Penulis sedang tidak menolak apalagi "alergi" terhadap syariat Islam sebagai landasan ideal kaum muslimin. Penulis hanya menolak upaya untuk menjadikan syariat Islam sebagai sebuah "hukum jadi" tanpa filtrasi konteks kebangsaan yang majemuk seperti Indonesia.

Hal ini perlu diperhatikan mengingat Al Quran dan as-Sunnah sendiri sangat multi-interpretatif untuk dijadikan sebagai sumber ideologi bangsa yang sarat nuansa politik. Di samping itu formalisasi syariat Islam juga akan dimanfaatkan menjadi "palu godam" penguasa bagi rival politik mereka. Walhasil, image Islam akan menjadi "babak-belur".

Seharusnya kita membentangkan Islam sebagai sebuah tata nilai universal yang moderat dan rahmatan lil'alamin serta terbebas dari keterkungkungan ranah partai politik mana pun. Dalam artian formalisasi syariat akan lebih tepat jika diganti dengan transformasi syariat.

Transformasi syariat yang dimaksud penulis adalah upaya untuk menerjemahkan hukum-hukum Islam ke dalam konteks kenegaraan dan kebangsaan lalu mengartikulasikannya ke dalam hukum positif negara.
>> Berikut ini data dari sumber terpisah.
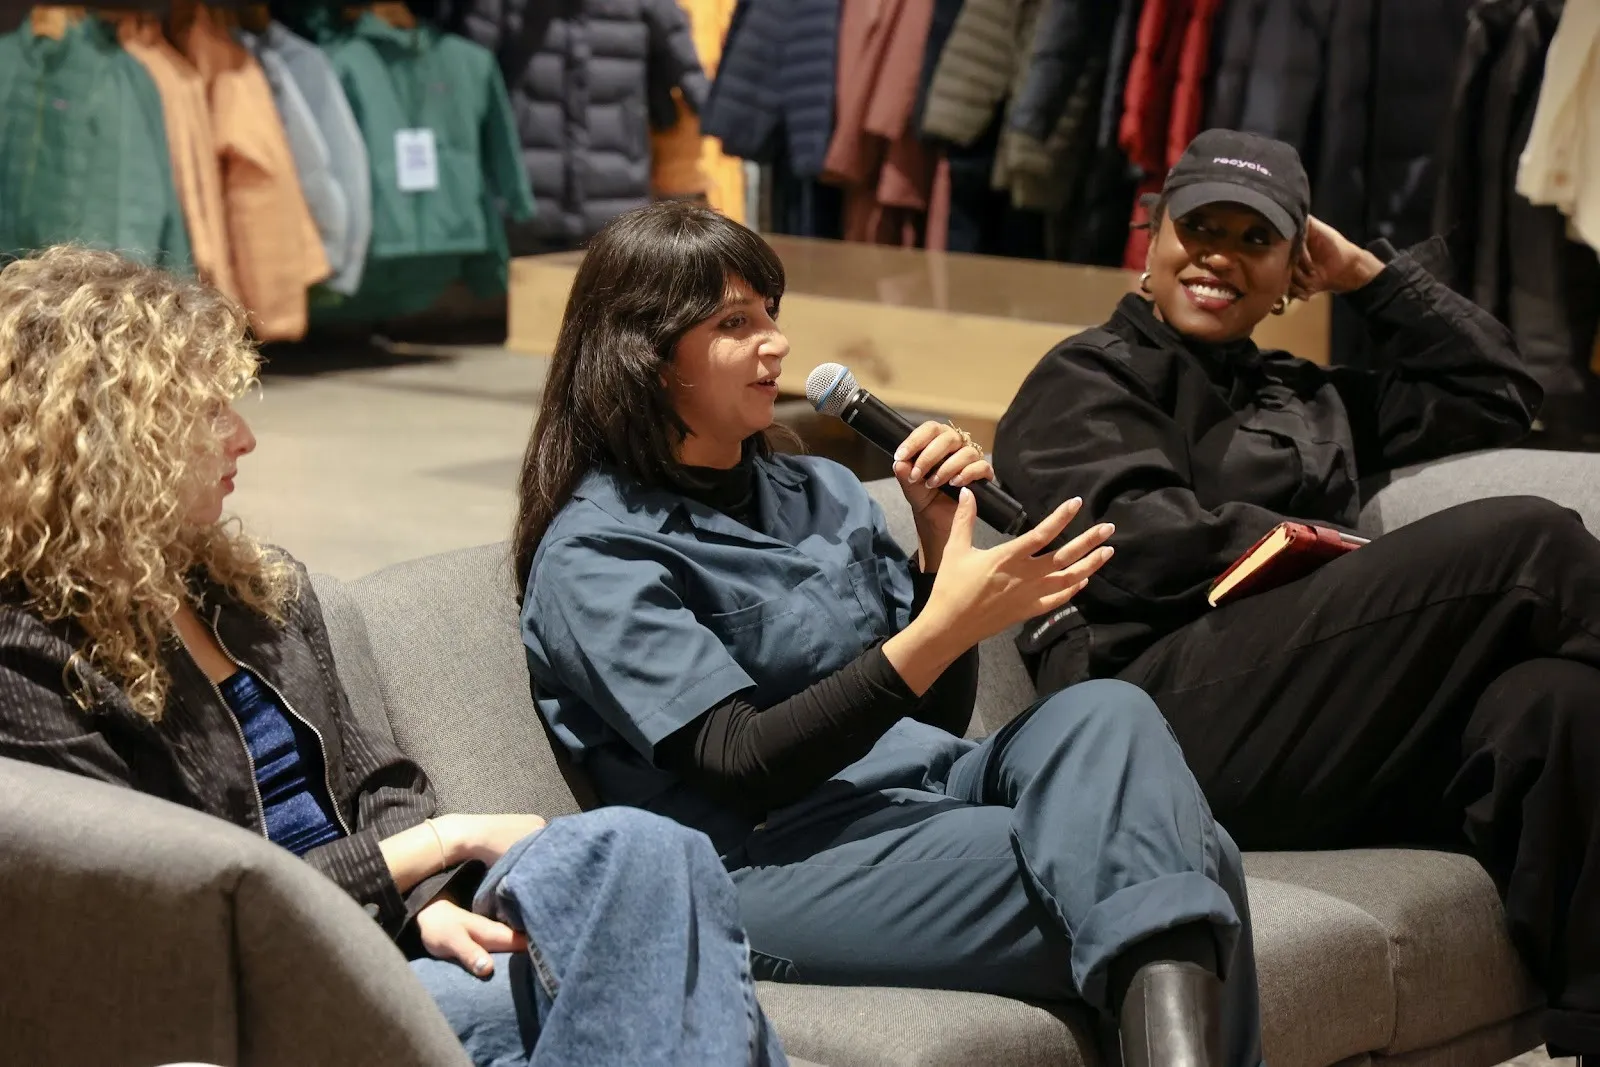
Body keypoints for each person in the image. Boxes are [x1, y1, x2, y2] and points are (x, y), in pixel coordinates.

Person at [514, 200, 1268, 1067]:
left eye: (771, 314)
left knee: (1106, 712)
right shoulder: (597, 553)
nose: (777, 344)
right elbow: (739, 761)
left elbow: (935, 722)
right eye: (735, 323)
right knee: (1193, 856)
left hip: (920, 794)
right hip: (763, 856)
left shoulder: (822, 489)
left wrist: (942, 550)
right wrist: (942, 627)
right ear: (644, 356)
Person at [0, 245, 788, 1067]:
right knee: (680, 972)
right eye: (205, 413)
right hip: (259, 987)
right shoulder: (30, 654)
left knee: (652, 854)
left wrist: (418, 900)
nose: (243, 438)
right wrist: (425, 854)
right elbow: (168, 906)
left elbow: (380, 783)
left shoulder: (250, 590)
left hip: (380, 935)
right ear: (106, 442)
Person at [992, 127, 1600, 1057]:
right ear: (1150, 241)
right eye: (1199, 228)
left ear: (1290, 273)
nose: (1219, 257)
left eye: (1253, 240)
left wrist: (1368, 276)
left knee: (1557, 707)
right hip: (1150, 722)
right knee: (1529, 541)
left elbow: (1502, 391)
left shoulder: (1309, 395)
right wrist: (1320, 557)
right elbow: (1129, 545)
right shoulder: (1085, 376)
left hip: (1309, 727)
Pada posisi ini Indonesia tidak perlu berubah menjadi negara teokrasi.

Dengan demikian negara menganggap sah-sah saja jika seorang muslim menjalankan amanah syariah sebagai hukum private kaum muslim. Bahkan, negara wajib memfasilitasi dan mengayomi agar umat muslim dan umat beragama lainnya dapat menjalankan perintah agamanya masing-masing. Menurut penulis transformasi syariat perlu disuarakan agar kita tidak terjebak pada dilema Arabisasi yang "karatan".

Diskursus transformasi syariah memang pernah disinggung oleh politisi PBB Yusril Ihza Mahendra. Namun, spirit epistemologi syariah transformatif sebenarnya lebih dulu diteriakkan oleh Mustafa Kemal Ataturk dalam pidato fenomenalnya di parade ANZAC Canberra. Lebih lanjut ia membahasnya secara ilmiah dalam Vatan ve Hurriyet.

Dalam transformasi syariah syariat Islam tidak diposisikan sebagai ideologi atau dasar negara. Tapi, syariat Islam diinterpretasikan sebagai kaidah-kaidah atau sumber hukum alternatif bagi sebuah negara. Hal ini perlu diperhatikan mengingat hukum Islam itu sendiri memiliki berbagai macam variabel: Privat dan publik. Sehingga pada akhirnya melalui adagium syariah transformatif demi mempertahankan
NKRI, "Republik Indonesia" tidak perlu diubah menjadi "Republik Islam Indonesia".

Dialektika Islam politik seperti dikatakan Muhammad Imarah dalam karyanya al-Islam wa as-Siyasah (2002), harus terus difikirkan umat Islam sepanjang generasi. Jujur,
coretan singkat ini lahir dari relung hati yang paling dalam sebagai sebuah sikap keprihatinan penulis belakangan ini.

Penulis melihat ada semacam geliat trend dan "hobi" berpolitik praktis melalui partai tertentu –-terutama partai-partai Islam, di tengah komunitas pelajar dan mahasiswa yang plural. Namun, sayangnya kecenderungan ini seringkali tidak berbanding lurus dengan pemahaman universal yang lebih substansial.

Walhasil bukan tidak mungkin sebuah partai kemudian menjelma jadi neo-madzhab keagamaan yang penuh ke-'aku'-an. Lebih akut lagi bagi mereka Islam dan politik sering kali diterjemahkan sebagai dua mata uang logam: berjalan seiring sepenanggungan. Padahal, sungguh tidak demikian.